Could you reproduce, word for word, the lines of the data below from the line containing "order: Diptera" through the line containing "genus: Azadirachta", including both of those lines and nothing else?
>> START Records
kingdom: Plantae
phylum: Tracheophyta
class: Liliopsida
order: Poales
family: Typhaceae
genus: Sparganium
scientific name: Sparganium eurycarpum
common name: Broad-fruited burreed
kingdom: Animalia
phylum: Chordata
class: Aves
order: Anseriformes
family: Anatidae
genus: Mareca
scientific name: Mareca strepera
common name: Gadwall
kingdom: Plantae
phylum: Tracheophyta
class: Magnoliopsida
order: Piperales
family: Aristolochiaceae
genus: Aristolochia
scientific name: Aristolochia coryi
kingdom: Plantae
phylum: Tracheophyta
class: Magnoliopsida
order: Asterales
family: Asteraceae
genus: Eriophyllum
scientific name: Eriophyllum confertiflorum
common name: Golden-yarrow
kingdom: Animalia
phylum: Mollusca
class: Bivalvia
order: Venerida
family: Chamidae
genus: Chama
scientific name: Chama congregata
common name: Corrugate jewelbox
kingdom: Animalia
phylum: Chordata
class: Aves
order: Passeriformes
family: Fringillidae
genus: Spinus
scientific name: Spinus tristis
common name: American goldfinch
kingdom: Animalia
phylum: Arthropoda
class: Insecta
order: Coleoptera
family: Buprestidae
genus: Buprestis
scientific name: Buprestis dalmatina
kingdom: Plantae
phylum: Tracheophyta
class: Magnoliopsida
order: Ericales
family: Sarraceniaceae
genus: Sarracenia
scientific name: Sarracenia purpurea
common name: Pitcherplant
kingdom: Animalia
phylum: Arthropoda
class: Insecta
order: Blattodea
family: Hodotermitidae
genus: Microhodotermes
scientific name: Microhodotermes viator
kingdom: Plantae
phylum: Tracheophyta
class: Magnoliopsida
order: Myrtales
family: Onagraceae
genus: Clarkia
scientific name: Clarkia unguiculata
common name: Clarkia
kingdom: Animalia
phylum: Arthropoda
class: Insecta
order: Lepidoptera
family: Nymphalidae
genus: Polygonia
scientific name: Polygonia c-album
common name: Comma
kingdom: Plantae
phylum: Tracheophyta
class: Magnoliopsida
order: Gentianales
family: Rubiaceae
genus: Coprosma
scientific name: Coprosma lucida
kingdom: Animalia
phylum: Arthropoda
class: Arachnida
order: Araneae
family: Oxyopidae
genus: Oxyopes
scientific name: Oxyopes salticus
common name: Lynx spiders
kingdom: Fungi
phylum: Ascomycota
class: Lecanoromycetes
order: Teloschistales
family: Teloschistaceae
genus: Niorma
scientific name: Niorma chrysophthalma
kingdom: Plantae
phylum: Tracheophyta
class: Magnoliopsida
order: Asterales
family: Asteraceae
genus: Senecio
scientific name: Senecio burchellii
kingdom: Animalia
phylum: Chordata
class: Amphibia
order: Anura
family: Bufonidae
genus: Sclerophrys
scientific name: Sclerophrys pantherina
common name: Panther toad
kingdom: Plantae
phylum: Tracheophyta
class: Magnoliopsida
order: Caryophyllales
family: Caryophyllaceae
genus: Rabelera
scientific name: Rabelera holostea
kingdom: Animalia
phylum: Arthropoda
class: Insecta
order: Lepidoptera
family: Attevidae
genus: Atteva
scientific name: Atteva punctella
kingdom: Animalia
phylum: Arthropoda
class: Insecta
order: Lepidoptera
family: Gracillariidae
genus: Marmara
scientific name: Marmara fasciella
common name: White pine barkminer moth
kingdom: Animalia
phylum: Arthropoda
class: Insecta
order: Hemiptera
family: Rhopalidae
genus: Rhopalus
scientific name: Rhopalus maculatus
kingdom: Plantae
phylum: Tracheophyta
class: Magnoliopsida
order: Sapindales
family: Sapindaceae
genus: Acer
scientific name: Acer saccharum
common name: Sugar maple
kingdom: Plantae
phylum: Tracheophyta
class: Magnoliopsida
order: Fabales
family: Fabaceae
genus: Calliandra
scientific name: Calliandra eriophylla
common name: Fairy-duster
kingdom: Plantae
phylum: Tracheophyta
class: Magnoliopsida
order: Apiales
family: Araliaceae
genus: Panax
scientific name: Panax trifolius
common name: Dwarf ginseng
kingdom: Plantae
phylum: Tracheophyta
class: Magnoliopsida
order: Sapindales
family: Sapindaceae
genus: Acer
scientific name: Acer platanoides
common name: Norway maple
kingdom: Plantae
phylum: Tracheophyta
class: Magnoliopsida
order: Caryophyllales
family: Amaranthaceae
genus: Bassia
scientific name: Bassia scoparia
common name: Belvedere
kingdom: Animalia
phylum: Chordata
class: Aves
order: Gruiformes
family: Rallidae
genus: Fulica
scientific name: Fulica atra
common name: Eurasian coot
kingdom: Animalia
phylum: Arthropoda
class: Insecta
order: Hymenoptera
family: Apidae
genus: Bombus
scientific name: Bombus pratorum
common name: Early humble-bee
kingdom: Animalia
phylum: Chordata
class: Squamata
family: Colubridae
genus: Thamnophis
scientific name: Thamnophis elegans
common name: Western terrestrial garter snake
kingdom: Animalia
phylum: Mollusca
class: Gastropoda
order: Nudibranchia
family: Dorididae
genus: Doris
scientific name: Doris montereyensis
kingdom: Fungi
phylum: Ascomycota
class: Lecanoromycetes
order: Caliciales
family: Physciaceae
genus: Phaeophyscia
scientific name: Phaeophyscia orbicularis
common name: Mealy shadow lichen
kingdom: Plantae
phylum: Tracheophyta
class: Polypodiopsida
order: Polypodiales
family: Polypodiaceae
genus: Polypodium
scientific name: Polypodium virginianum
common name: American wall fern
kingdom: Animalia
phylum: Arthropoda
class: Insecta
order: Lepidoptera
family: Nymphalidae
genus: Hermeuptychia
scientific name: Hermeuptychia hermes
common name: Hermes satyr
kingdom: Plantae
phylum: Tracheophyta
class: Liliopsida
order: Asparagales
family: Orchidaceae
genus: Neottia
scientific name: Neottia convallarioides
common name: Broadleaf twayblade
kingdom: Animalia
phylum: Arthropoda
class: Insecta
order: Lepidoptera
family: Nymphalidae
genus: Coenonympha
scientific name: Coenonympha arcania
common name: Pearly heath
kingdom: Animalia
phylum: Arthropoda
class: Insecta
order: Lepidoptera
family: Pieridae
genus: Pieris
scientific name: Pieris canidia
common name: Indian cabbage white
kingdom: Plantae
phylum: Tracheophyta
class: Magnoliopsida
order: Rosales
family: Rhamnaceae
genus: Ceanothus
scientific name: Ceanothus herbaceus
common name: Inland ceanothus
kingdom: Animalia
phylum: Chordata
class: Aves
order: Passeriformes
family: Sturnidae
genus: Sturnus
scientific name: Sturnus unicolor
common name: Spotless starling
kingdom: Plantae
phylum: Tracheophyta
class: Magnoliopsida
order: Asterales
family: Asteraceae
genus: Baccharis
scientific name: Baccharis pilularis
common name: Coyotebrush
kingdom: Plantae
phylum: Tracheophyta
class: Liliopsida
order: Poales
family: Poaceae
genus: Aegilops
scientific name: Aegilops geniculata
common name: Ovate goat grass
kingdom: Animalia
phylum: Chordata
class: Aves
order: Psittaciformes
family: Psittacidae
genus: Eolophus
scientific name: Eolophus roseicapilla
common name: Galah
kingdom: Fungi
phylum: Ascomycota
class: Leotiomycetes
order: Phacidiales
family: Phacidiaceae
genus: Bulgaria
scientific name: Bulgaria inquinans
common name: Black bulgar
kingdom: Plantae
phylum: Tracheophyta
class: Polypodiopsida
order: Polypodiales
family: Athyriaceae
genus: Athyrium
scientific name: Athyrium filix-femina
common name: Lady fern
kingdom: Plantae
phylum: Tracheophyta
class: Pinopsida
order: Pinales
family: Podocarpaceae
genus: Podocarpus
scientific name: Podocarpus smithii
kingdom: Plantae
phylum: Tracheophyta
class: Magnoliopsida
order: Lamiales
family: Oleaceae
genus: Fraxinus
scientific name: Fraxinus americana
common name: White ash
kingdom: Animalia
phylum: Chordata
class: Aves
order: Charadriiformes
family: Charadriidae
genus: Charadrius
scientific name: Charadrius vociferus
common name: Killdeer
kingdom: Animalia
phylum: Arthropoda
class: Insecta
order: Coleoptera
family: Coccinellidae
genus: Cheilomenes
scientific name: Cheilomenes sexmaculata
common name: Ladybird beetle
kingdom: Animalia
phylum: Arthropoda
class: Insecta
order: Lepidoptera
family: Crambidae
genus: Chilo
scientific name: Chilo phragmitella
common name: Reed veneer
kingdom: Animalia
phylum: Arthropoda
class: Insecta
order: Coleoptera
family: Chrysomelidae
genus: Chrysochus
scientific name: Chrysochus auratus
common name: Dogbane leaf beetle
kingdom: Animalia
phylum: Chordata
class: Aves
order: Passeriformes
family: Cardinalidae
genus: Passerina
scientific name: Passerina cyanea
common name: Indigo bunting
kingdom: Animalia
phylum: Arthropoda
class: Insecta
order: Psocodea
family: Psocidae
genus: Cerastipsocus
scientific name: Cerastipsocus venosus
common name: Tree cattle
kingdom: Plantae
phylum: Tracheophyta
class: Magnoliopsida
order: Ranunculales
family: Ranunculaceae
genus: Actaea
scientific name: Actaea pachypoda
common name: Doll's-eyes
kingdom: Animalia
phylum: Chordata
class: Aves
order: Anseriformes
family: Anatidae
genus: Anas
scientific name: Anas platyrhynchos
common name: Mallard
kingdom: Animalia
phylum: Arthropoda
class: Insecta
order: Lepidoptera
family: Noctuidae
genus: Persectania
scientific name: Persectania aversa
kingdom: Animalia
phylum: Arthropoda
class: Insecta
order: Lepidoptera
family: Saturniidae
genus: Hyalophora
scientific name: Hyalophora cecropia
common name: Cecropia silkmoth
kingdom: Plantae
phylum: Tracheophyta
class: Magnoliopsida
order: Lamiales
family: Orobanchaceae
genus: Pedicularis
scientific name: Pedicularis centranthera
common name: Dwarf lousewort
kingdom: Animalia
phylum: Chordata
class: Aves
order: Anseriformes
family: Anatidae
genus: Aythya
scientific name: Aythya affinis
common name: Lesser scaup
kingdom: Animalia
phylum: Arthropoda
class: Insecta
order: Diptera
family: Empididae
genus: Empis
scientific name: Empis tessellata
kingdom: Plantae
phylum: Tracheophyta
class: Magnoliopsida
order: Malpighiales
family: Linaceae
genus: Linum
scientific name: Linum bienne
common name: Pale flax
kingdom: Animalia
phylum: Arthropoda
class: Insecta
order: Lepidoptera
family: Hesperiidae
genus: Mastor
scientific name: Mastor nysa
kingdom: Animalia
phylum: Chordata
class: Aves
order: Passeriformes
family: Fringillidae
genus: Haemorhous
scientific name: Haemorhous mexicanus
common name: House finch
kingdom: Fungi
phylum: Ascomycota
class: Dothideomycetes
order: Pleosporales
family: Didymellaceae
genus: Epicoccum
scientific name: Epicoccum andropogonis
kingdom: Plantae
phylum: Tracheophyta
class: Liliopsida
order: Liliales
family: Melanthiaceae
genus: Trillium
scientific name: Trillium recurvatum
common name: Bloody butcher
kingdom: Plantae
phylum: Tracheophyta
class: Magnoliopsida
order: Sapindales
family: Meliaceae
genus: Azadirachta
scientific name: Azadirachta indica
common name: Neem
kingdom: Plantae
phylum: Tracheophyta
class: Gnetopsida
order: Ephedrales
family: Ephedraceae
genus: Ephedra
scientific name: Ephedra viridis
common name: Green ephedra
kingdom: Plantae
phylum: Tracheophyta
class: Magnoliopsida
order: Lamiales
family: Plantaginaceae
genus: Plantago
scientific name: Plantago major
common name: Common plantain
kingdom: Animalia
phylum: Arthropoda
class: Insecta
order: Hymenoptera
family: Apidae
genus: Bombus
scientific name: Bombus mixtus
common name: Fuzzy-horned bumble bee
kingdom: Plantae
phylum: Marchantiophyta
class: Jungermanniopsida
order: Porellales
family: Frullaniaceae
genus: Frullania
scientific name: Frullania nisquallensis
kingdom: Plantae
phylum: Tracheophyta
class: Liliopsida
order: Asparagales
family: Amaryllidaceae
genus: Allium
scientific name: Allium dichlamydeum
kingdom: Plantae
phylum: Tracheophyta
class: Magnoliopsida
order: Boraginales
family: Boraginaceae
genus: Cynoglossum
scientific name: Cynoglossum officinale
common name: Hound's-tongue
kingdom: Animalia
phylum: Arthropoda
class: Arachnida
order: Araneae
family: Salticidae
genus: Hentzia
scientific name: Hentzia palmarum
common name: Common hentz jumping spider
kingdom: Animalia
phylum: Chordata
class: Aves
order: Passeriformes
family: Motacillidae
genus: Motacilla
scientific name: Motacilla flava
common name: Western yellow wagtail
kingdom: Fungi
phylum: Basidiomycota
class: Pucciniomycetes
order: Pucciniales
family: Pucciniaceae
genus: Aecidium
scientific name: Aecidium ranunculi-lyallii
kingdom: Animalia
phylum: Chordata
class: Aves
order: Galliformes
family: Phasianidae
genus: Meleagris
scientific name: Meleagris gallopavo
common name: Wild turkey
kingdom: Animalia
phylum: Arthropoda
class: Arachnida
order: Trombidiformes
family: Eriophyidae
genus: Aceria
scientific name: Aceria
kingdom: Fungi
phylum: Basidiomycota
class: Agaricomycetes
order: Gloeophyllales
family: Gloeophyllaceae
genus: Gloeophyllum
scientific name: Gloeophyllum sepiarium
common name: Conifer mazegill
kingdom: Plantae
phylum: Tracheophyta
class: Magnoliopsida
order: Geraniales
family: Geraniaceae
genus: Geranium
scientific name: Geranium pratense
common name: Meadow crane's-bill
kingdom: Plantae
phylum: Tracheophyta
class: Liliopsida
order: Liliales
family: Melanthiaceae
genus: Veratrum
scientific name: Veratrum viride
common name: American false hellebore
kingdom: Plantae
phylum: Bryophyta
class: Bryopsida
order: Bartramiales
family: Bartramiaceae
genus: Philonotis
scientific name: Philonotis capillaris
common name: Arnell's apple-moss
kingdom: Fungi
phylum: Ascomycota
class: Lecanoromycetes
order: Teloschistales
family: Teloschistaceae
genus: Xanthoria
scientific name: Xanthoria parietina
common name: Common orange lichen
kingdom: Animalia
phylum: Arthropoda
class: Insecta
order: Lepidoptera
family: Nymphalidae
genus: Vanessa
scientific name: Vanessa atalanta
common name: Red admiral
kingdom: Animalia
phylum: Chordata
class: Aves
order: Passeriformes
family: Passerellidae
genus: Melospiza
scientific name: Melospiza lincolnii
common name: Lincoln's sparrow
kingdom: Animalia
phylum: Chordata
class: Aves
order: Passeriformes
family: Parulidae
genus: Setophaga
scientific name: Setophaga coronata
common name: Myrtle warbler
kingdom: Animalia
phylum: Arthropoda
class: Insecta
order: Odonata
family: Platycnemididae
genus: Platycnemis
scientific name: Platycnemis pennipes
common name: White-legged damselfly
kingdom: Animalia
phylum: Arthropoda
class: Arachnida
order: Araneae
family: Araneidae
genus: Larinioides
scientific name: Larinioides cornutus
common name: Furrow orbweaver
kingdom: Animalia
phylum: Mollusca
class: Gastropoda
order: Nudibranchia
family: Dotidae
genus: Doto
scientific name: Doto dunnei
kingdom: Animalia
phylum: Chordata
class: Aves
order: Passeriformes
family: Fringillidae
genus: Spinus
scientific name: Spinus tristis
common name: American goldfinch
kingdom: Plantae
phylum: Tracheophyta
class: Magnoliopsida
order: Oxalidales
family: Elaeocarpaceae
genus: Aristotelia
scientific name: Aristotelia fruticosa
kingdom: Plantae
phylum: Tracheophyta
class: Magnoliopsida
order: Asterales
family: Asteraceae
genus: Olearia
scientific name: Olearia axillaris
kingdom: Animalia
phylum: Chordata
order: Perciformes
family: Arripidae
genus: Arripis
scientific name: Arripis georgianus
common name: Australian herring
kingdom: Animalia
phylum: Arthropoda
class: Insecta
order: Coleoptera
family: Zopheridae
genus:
>> END Records
- **Exercise answer**:
order: Diptera
family: Empididae
genus: Empis
scientific name: Empis tessellata
kingdom: Plantae
phylum: Tracheophyta
class: Magnoliopsida
order: Malpighiales
family: Linaceae
genus: Linum
scientific name: Linum bienne
common name: Pale flax
kingdom: Animalia
phylum: Arthropoda
class: Insecta
order: Lepidoptera
family: Hesperiidae
genus: Mastor
scientific name: Mastor nysa
kingdom: Animalia
phylum: Chordata
class: Aves
order: Passeriformes
family: Fringillidae
genus: Haemorhous
scientific name: Haemorhous mexicanus
common name: House finch
kingdom: Fungi
phylum: Ascomycota
class: Dothideomycetes
order: Pleosporales
family: Didymellaceae
genus: Epicoccum
scientific name: Epicoccum andropogonis
kingdom: Plantae
phylum: Tracheophyta
class: Liliopsida
order: Liliales
family: Melanthiaceae
genus: Trillium
scientific name: Trillium recurvatum
common name: Bloody butcher
kingdom: Plantae
phylum: Tracheophyta
class: Magnoliopsida
order: Sapindales
family: Meliaceae
genus: Azadirachta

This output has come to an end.